Onus on new manager to enliven a ghost year for Ireland
Ireland have fallen 21 places in the World Rankings since Kenny joined the three and a half years ago.
How apt it was for the football fans to emulate their rugby brethren by singing Zombie this far week in Faro, for it’ll characterise what the next year entails.
Ireland’s Euro 2024 qualifying campaign has been in terminal decline since the June defeat in Greece.
Three subsequent reverses against France, Netherlands and the Greeks again rendered the two victories over Gibraltar irrelevant.
There’s little to accrue from the final assignments of 2023, the concluding qualifier in Netherlands on November 18 and friendly against New Zealand three days later, but the relevance of next year boils down to Ireland’s performance in the Nations League.
That campaign, a fourth for Ireland since inception in 2018, doesn’t kick off until September, the six games running until November.
Friendlies in March and June will fill the international windows for the first half of the year. The swifter the FAI appoint a successor after Stephen Kenny is dismissed next month, the more scope he'll have to prepare for a new era.
Don’t be surprised if reigning European champions Italy make their first visit to Dublin for 15 years.

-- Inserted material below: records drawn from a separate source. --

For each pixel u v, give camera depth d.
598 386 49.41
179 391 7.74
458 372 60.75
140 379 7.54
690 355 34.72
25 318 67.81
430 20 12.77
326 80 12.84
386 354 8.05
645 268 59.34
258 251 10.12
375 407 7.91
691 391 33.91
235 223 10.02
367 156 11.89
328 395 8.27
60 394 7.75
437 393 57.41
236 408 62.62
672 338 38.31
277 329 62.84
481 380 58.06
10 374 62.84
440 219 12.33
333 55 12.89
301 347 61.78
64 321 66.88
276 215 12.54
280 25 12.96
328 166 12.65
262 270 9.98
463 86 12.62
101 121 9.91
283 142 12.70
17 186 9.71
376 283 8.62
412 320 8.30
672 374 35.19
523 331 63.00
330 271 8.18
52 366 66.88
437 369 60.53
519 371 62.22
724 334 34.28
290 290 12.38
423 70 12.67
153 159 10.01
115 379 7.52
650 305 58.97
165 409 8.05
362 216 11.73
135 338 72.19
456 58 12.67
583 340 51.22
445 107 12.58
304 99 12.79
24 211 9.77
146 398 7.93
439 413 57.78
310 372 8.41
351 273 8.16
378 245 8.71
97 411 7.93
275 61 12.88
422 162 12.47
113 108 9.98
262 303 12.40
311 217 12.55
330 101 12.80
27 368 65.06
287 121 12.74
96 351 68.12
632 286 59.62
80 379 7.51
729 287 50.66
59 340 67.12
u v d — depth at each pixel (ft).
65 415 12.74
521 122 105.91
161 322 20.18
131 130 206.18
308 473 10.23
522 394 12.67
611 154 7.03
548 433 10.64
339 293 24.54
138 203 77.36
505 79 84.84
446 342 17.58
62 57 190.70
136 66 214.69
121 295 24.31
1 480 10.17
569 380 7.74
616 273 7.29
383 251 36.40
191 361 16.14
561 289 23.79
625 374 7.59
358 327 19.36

They were lined up for a friendly last March only for an unanticipated World Cup playoff to intervene, one they were stunned by North Macedonia in.
Maintaining record season levels of 23,000 tickets will be a difficult sell in a ghost year for qualifiers, necessitating an established force visiting.
The midtable League B opposition Ireland could be grouped with in the April Nations League draw won’t compensate for the absence of this year’s star attractions Kylian Mbappé and Virgil Van Dijk. Why the FAI hiked package price for family ticket renewals is mystifying.
Memories of past Nations League campaigns are painful; third place finishes the unwanted constant over the years.

It’s importance, though, might finally be recognised by the damage caused from losing to Armenia in the last version, ultimately costing entry into the Euro ’24 playoffs next March.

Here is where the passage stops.